2.1 Vroegtijdig informeren

2.1.1 Het college informeert belanghebbenden en overige burgers voldoende en tijdig.

2.1.2 De informatie wordt mondeling tijdens de contacten met de belanghebbende, schriftelijk, digitaal en in individuele besluiten verstrekt.

2.1.3 De gemeente kan bij het geven van voorlichting gebruik maken van de media en foldermateriaal.

2.1.4 Het college kan voorlichting geven over de ontwikkeling van de fraudebestrijding en de uitvoering van het fraudebeleid.

2.1.5 Het college geeft aan welke gegevens nodig zijn voor de verlening of voortzetting van de uitkering en wanneer en op welke manier die gegevens door belanghebbende moeten worden aangeleverd.

2.1.6 Het niet verstrekken van de onder punt 2.1.5 genoemde gegevens kan consequenties hebben voor de verlening of voortzetting van de uitkering.

2.1.7 Het college is bevoegd om onderzoek in te stellen naar de juistheid en volledigheid van de verstrekte gegevens en kan de verstrekte documenten of bewijsstukken zowel bij aanvang als tijdens de lopende uitkering, verifiëren bij externe instanties.

2.1.8 Verificatie vindt plaats met inachtneming van de wettelijke voorschriften die vastgelegd zijn in de Wet bescherming persoonsgegevens en het college verifieert uitsluitend datgene wat nodig is voor de vaststelling van het recht op een uitkering.

2.1.9 Niet, onjuist of onvolledige verstrekking van voor de bepaling van het recht op uitkering relevante gegevens die aan de belanghebbende te wijten is, wordt gezien als onvoldoende medewerking verlenen en kan aanleiding geven tot een vermoeden van fraude.

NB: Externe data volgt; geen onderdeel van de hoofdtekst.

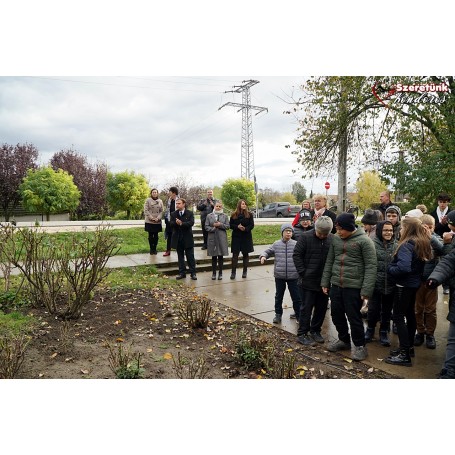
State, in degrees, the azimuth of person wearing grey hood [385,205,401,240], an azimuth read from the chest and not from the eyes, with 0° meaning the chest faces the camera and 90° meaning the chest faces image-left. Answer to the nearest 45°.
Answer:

2.1.10 In geval van het vorige punt kan het college het recht op uitkering voor wat betreft de WWB voor de duur van ten hoogste acht weken opschorten (artikel 54, eerste en tweede lid van de WWB). Ook de IOAW en de IOAZ kennen het college als punt 2.1.9 van toepassing is de bevoegdheid toe om de uitkering op te schorten op grond van artikel 17 lid, eerste en tweede lid van zowel de IOAW als de IOAZ.

2.1.11 Bij het vermoeden van fraude stelt het college een nader onderzoek in en treft maatregelen naar gelang de uitkomst van het onderzoek.

2.1.12 Indien op grond van de aangeleverde gegevens er een recht op uitkering is, kan het college onderzoeken of de belanghebbende de aanvraag om uitkering had kunnen voorkomen.

2.1.13 Indien de belanghebbende de aanvraag om een uitkering had kunnen voorkomen, kan er op grond van de WWB een maatregel opgelegd worden wegens tekortschietend besef van verantwoordelijkheid.

2.1.14 Het college kan in de contracten die met aanbieders van re-integratiediensten worden afgesloten, afspraken vastleggen over de wijze waarop deze moeten omgaan met fraude- en verzuimsignalen, zowel in de richting van de belanghebbende als naar de gemeente.

2.2  Optimalisering dienstverlening

2.2.1 Het college biedt belanghebbenden voldoende zekerheid en duidelijkheid door middel van vroegtijdige informatie in begrijpelijk taalgebruik.

2.2.2 Het college geeft helder en duidelijk in de werkintake alle aspecten, rechten en plichten die in relatie staan tot de uitvoering van de wetten aan.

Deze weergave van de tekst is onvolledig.